**List of tasks**
1 - For each statement below, say whether it agrees with the text on Dora Walker. Answer yes or no and quote the deciding words: (a) Dora Walker was born at Mirfield in Yorkshire. (b) She named her boat ‘Sea Faith’. (c) Laurie Murfield's fellow Whitby fishermen reacted favorably to his joining her crew.
2 - From the text on Dora Walker, extract the words from "In 1914 she" to "Sea throughout WW2." with no changes.

---------- Page excerpt ----------

Dora Walker – Whitby’s first female Skipper
Whitby has had many interesting and quite famous characters over the years. One such person was Dora Walker.
Dora Muriel Walker was born on 2nd July 1890, the tenth child of John and Elizabeth Walker. She was born at Mirfield in Yorkshire. When she had finished her schooling, she founded the Boys Club in neighbouring Ravensthorpe, taught at the Sunday School and joined St Johns Ambulance classes.
In 1914 she joined up as a nurse in London then she went to work in Hospitals in France during the war. At the end of the war she returned to nursing in London’s East End. Dora suffered with bronchial problems after the war and was advised by her doctor to move to the coast – which she did. She bought a house in Sandsend and a boat which she named ‘Good Faith’. She fished from Whitby, and qualified and acted as a pilot for boats through the minefields. She was the only woman skipper to hold her licence in the North Sea throughout WW2.
Dora took on Laurie Murfield as her crew. Despite the adverse reaction of his fellow Whitby fisherman, Laurie came to respect and admire Dora’s capabilities. Skilful in handing long lines and crab pots and with fine navigational skills, she became known as Skipper Dora and was accepted and respected in the fishing community.

---------- Data excerpts ----------

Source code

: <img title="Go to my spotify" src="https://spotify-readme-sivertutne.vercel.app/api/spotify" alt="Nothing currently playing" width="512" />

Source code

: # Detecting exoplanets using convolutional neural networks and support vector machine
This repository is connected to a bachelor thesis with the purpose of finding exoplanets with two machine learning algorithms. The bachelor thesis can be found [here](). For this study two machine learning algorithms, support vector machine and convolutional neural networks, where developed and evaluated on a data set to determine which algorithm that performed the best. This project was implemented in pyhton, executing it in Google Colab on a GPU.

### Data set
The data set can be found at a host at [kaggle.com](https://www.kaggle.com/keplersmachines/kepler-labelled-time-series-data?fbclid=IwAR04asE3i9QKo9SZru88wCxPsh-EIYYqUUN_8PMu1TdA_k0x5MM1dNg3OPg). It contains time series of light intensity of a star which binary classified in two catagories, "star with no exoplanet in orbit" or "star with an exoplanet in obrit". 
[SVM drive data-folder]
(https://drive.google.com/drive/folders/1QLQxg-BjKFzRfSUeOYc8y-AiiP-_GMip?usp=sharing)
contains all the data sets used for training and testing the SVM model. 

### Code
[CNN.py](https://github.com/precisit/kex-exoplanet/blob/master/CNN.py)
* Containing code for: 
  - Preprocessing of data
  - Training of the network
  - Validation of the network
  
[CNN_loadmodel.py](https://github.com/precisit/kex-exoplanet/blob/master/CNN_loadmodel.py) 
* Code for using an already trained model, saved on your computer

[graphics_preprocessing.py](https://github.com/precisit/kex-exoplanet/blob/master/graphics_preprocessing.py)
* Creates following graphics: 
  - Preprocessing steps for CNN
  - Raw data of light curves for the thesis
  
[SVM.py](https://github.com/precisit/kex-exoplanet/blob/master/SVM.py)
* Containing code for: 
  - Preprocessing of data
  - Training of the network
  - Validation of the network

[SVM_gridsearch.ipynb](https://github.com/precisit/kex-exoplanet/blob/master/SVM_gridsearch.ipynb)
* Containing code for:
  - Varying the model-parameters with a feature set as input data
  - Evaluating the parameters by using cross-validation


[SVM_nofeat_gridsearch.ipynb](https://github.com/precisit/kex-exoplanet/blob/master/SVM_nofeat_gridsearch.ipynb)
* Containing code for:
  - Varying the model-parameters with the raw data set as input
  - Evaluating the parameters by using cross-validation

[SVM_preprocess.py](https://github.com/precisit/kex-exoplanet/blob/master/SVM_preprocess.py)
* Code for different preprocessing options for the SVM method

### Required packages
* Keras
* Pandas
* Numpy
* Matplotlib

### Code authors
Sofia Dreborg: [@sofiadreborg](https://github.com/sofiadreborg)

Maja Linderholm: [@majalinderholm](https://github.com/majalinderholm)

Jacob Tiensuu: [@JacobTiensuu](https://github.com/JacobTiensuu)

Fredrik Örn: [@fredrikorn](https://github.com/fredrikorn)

----------

**Results for the exercise**
1 -
(a) Yes: "She was born at Mirfield in Yorkshire."
(b) No: "a boat which she named ‘Good Faith’"
(c) No: "Despite the adverse reaction of his fellow Whitby fisherman"

2 -
In 1914 she joined up as a nurse in London then she went to work in Hospitals in France during the war. At the end of the war she returned to nursing in London’s East End. Dora suffered with bronchial problems after the war and was advised by her doctor to move to the coast – which she did. She bought a house in Sandsend and a boat which she named ‘Good Faith’. She fished from Whitby, and qualified and acted as a pilot for boats through the minefields. She was the only woman skipper to hold her licence in the North Sea throughout WW2.